→ TASK MATERIAL
* * * *

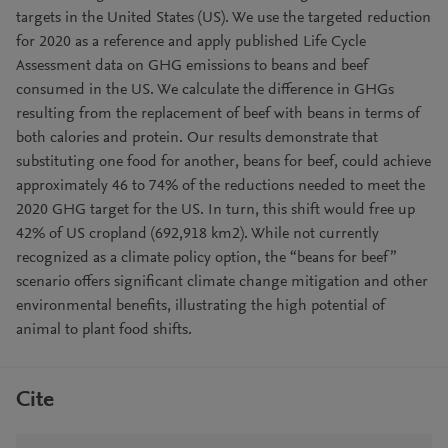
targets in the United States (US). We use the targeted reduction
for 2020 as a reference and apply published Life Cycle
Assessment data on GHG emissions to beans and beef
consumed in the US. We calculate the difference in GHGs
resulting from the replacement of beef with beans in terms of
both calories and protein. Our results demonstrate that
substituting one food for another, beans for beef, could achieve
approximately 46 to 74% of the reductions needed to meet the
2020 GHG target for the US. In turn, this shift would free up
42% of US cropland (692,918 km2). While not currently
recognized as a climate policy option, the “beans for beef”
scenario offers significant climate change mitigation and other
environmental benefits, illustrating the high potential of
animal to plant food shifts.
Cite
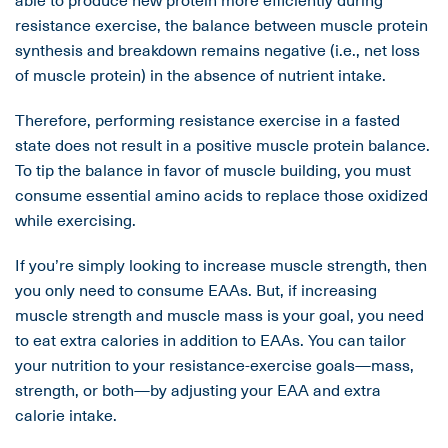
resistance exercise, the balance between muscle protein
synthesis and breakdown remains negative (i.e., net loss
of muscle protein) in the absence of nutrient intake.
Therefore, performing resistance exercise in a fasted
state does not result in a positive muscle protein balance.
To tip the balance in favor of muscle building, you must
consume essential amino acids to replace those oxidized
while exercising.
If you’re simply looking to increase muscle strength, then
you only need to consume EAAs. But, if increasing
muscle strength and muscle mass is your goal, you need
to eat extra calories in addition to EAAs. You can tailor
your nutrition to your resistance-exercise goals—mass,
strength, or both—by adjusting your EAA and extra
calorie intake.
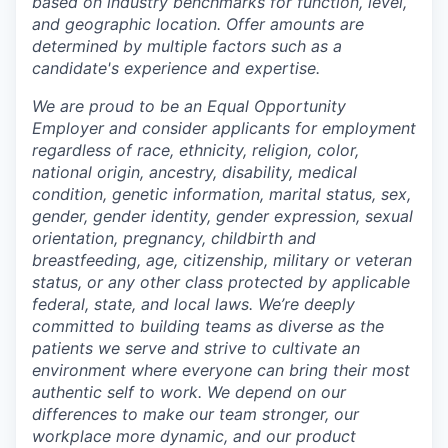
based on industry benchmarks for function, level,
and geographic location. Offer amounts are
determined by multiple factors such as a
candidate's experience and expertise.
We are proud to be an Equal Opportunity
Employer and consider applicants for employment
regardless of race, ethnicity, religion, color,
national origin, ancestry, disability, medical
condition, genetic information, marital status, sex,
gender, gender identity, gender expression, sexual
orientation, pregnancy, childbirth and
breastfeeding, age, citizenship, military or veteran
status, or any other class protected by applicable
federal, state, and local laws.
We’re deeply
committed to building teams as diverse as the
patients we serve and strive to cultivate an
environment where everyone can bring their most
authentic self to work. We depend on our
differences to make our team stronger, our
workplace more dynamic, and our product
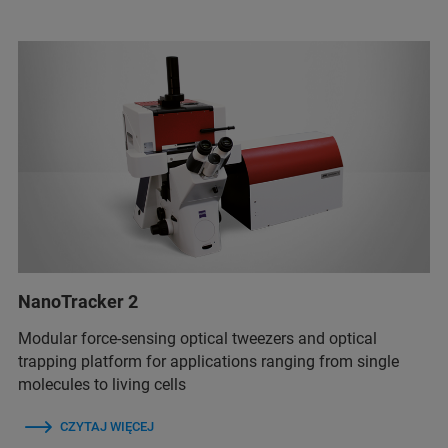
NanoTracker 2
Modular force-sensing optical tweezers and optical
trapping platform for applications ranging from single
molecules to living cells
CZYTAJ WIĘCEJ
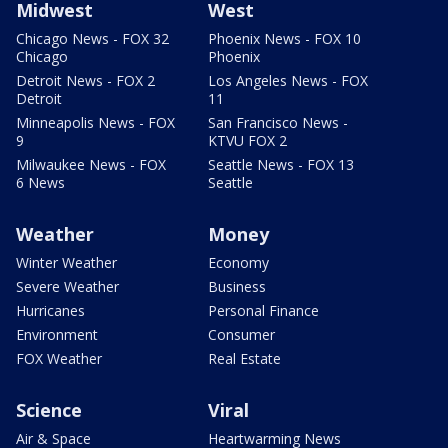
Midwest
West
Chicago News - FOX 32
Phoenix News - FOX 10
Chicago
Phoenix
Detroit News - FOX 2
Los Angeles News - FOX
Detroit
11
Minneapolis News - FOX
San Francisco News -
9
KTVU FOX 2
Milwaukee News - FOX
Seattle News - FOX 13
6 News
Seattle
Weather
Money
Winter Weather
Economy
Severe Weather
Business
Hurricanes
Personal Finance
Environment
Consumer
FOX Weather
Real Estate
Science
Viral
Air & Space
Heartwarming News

* * * *

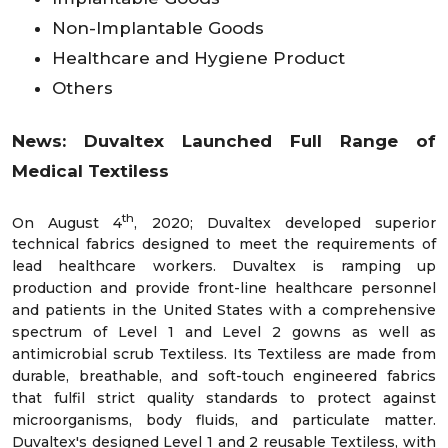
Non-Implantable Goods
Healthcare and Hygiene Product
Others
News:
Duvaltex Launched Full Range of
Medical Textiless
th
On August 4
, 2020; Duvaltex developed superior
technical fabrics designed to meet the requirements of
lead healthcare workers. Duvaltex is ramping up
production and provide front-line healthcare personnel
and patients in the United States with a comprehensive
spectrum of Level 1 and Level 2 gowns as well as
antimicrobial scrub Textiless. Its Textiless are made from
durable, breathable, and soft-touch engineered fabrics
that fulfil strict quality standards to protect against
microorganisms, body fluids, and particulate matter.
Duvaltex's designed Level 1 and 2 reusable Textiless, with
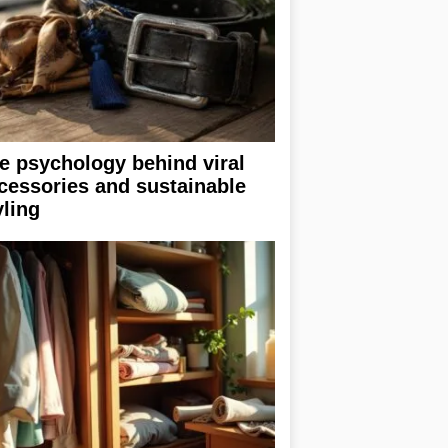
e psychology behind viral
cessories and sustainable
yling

* * * *

→ INSTRUCTIONS TO FOLLOW
Using only the listing above, restate exactly the lines from the line containing "Personal Finance" through the line containing "Heartwarming News", both included.

→ OUTPUT FOR THIS TASK
Personal Finance
Environment
Consumer
FOX Weather
Real Estate
Science
Viral
Air & Space
Heartwarming News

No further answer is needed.